Top of Text under study

In 1962 Frank Brown and Bill "Big Willie" George navigated from San Marcos to Corpus Christi without a motor. In 1963 they created the Texas Water Safari which would become an annual race.

==Course==
The course includes natural rivers like the San Marcos, with rapids and dams. Most boats destroyed on the course are lost in the upper river. The San Marcos River converges with the Guadalupe River and becomes wider and slower. The main dangers in the middle river are sweepers, downed trees, logjams and dams. Near the end of the course there are lakes and swamps, and it ends with a crossing of the San Antonio Bay. Other challenges include alligators, sharks, water moccasin, fire ants, and mosquitos.

There are 11 checkpoints including the finish line. Their locations are published and they are staffed with officials. Each checkpoint has a cutoff time the racers must meet or be disqualified. The final cutoff time at the finish is 100 hours. The team captain of each team must be present at the checkpoint to sign off the team's time as the team leaves. Checkpoints:
- Staples Dam
- Luling 90
- Palmetto State Park
- Gonzales Dam
- Hochheim
- Cuero 766 (Cheapside)
- Cuero 236
- Victoria City Park
- Swinging Bridge (often referred to as Invista or Dupont)
- Calhoun Riverside RV Retreat
- Seadrift

==Records==
Athletes compete in classes. The Unlimited class has no restriction, except that the watercraft is powered only by human muscle, and restricted since 2006 to crews no greater than six. Attempts have been made to race craft of unconventional form, but the best results have been achieved by well-trained teams in crewboats.

Bottom of Text under study
Top of Data section

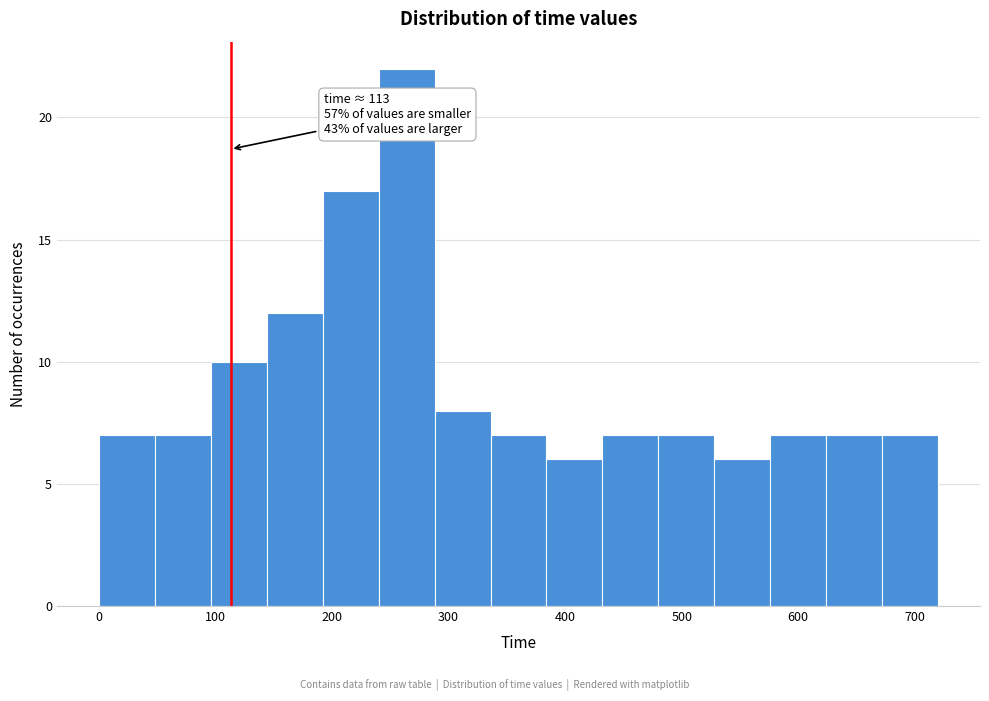

Over which range of the x-axis is the bar tallest?

240 to 288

Bottom of Data section

■ Using the information
1. In the Texas Water Safari text, what is the final cutoff time at the finish?
2. Write out the passage of the Texas Water Safari text word for word, starting at "There are 11" and ending at "Cuero 766 (Cheapside)".

■ Solved tasks
1. 100 hours.

2.
There are 11 checkpoints including the finish line. Their locations are published and they are staffed with officials. Each checkpoint has a cutoff time the racers must meet or be disqualified. The final cutoff time at the finish is 100 hours. The team captain of each team must be present at the checkpoint to sign off the team's time as the team leaves. Checkpoints:
- Staples Dam
- Luling 90
- Palmetto State Park
- Gonzales Dam
- Hochheim
- Cuero 766 (Cheapside)